Der-Cherng Tarng, MD, of Taipei Veterans General Hospital and his team compared outcomes for iron supplement users and non-users among 31,971 CKD patients treated with ESAs (for serum creatinine greater than 6 mg/dL and hematocrit below 28%). Patient records were obtained from Taiwan’s National Health Insurance Research Database, which reflects a population of 23 million people.
Patients who received iron supplementation (oral and/or IV) had a 15% lower risk of all-cause mortality compared with non-users, according to results published in Nephrology Dialysis Transplantation (2015;30:1518-1525). The benefit extended for most iron dosages, except for monthly IV iron dosage greater than 200 mg. Although iron users were younger and more likely to receive nephrology care, the investigators believe these factors had minimal influence.

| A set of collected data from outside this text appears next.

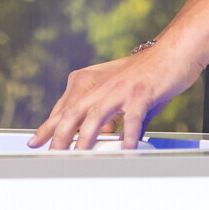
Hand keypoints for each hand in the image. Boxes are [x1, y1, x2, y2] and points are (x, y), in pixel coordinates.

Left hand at [28, 40, 203, 150]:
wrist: (174, 52)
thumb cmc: (150, 75)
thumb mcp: (125, 97)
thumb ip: (118, 119)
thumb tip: (115, 140)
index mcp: (92, 83)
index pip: (64, 108)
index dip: (48, 127)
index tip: (34, 142)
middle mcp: (101, 85)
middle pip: (72, 113)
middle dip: (58, 136)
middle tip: (49, 155)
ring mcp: (119, 88)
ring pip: (95, 115)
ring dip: (85, 138)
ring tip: (78, 157)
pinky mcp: (140, 92)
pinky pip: (131, 118)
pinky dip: (128, 134)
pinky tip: (126, 150)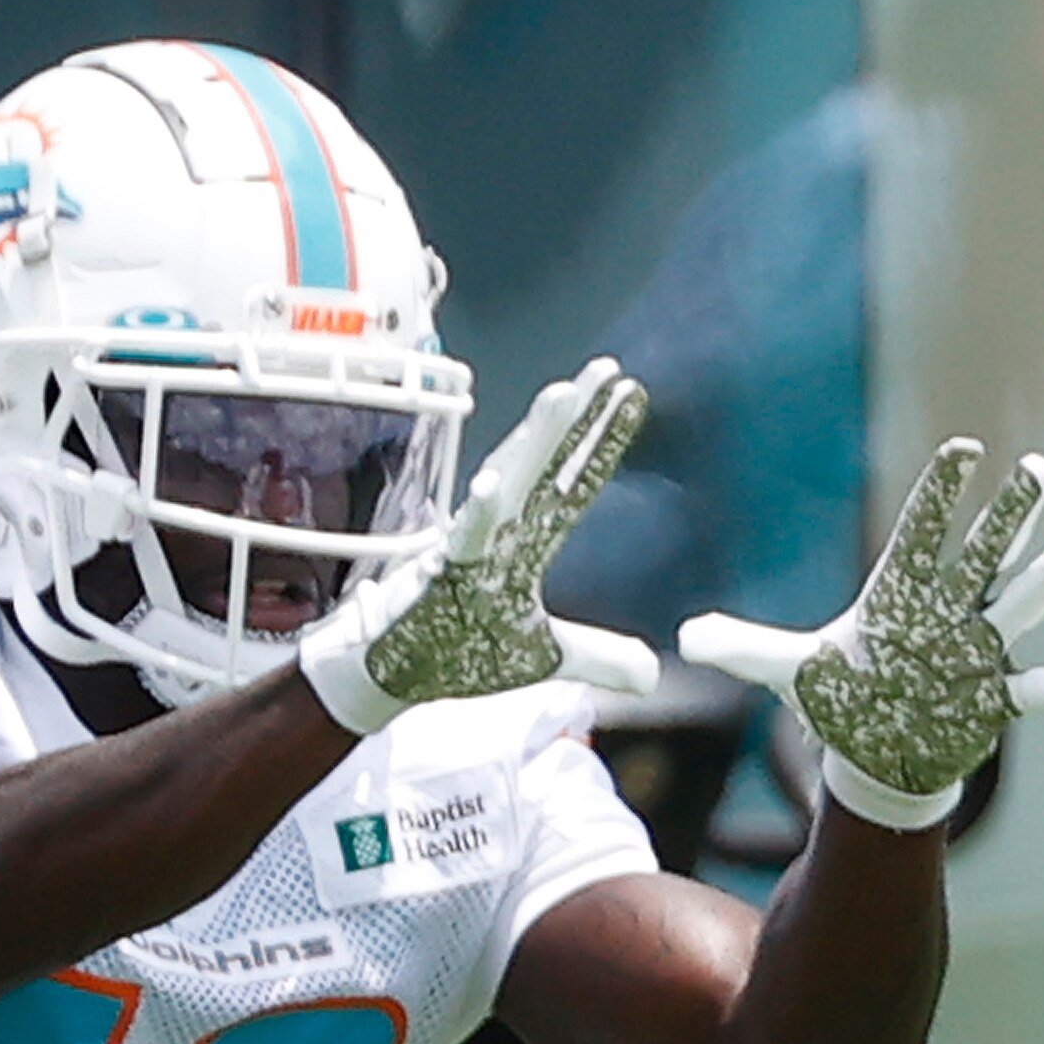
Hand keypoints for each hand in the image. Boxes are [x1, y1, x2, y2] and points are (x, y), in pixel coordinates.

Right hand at [299, 358, 659, 734]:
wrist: (391, 675)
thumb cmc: (457, 651)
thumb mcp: (544, 658)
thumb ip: (598, 656)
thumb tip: (653, 674)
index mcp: (526, 541)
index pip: (574, 483)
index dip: (602, 441)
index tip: (630, 394)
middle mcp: (499, 530)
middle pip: (545, 462)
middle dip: (575, 416)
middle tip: (607, 368)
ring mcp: (467, 546)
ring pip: (505, 482)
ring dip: (532, 441)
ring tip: (562, 395)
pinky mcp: (438, 575)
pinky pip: (459, 541)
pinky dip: (475, 515)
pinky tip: (491, 487)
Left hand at [677, 439, 1043, 830]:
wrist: (874, 750)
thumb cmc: (839, 697)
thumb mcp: (784, 670)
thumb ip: (741, 646)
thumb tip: (681, 637)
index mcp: (898, 594)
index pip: (919, 534)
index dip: (939, 496)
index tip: (964, 450)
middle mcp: (945, 613)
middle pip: (982, 556)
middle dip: (1009, 516)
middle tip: (1037, 470)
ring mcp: (974, 654)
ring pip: (1017, 607)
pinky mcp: (990, 700)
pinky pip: (1032, 692)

Patients who received iron also had a 3% lower risk of hospitalizations, although this came with a 5% higher risk of faster progression to end-stage renal disease (ESRD) requiring dialysis. Survivors had longer exposure to factors leading to ESRD.

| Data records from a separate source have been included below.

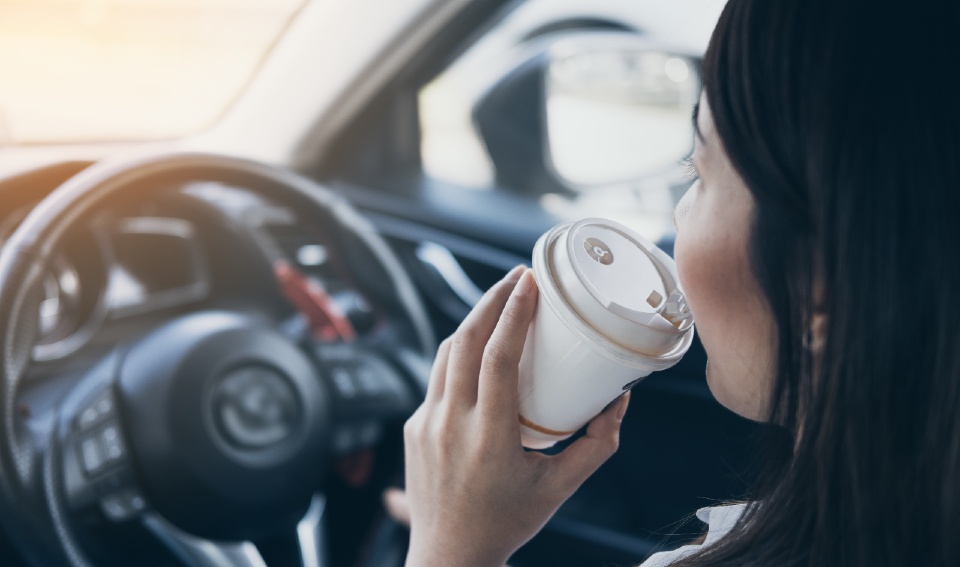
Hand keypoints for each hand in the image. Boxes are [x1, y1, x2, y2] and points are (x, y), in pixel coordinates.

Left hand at [402, 266, 629, 566]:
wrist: (448, 556)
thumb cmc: (507, 522)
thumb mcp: (560, 488)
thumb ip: (596, 446)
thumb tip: (619, 401)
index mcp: (489, 437)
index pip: (497, 358)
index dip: (513, 314)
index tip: (529, 283)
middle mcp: (451, 423)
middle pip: (465, 341)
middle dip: (492, 300)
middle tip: (518, 277)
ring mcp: (426, 423)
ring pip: (446, 354)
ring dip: (473, 322)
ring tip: (501, 301)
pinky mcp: (414, 426)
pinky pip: (438, 378)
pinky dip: (459, 354)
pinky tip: (479, 346)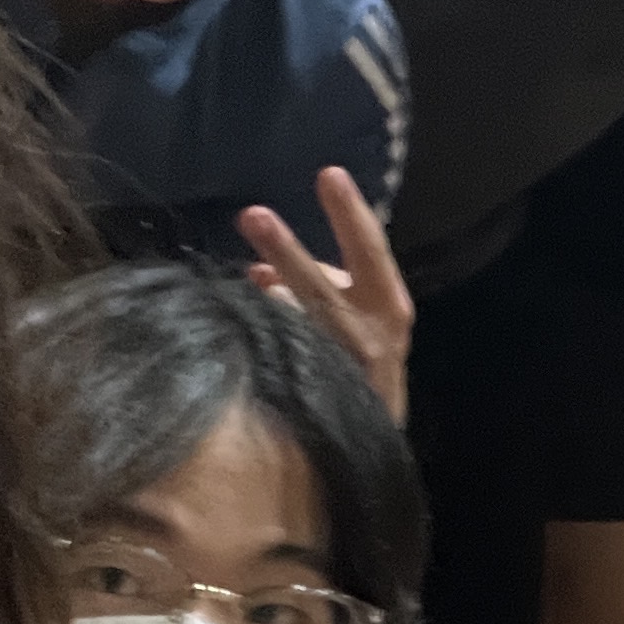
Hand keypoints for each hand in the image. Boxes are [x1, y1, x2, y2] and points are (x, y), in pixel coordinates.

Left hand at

Iron usage poses potential problems too. The route of iron administration remains controversial. Parenteral iron shows some nephrotoxicity, in addition to inducing intracellular iron buildup, lipid peroxidation, and cell injury, the investigators explained. “Accordingly, we recommend that oral route administration is an alternate option for iron supplementation in CKD 5 [non-dialysis] patients on account of the safety and convenience in outpatient practice,” they suggested.
Current guidelines do not provide recommendations for optimal iron routes, and oral iron is more convenient than IV iron.
As the study was observational, the findings need to be validated by randomized trials.